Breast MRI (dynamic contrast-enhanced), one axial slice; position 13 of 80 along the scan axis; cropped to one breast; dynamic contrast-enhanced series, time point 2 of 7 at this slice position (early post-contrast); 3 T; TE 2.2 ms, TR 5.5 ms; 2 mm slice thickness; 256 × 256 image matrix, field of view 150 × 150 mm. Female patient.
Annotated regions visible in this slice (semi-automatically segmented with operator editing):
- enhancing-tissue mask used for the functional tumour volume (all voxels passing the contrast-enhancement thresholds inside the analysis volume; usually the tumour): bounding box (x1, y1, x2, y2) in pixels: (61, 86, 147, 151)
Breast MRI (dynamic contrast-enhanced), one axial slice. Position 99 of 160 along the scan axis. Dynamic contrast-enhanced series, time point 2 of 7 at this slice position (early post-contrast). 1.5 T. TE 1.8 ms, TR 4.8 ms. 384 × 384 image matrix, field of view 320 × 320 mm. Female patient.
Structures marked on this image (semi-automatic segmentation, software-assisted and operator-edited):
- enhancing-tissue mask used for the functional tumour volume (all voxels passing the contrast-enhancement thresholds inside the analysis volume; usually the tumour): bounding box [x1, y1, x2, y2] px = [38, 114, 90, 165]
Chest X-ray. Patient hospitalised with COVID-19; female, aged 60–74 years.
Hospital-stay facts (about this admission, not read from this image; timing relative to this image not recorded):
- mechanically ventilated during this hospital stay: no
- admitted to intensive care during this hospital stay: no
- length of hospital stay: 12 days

- - -

=== WHAT YOU NEED TO DO ===
Lines above that have "axial": copy each of them.

=== RESPONSE FOR THIS EXERCISE ===
Breast MRI (dynamic contrast-enhanced), one axial slice; position 13 of 80 along the scan axis; cropped to one breast; dynamic contrast-enhanced series, time point 2 of 7 at this slice position (early post-contrast); 3 T; TE 2.2 ms, TR 5.5 ms; 2 mm slice thickness; 256 × 256 image matrix, field of view 150 × 150 mm. Female patient.
Breast MRI (dynamic contrast-enhanced), one axial slice. Position 99 of 160 along the scan axis. Dynamic contrast-enhanced series, time point 2 of 7 at this slice position (early post-contrast). 1.5 T. TE 1.8 ms, TR 4.8 ms. 384 × 384 image matrix, field of view 320 × 320 mm. Female patient.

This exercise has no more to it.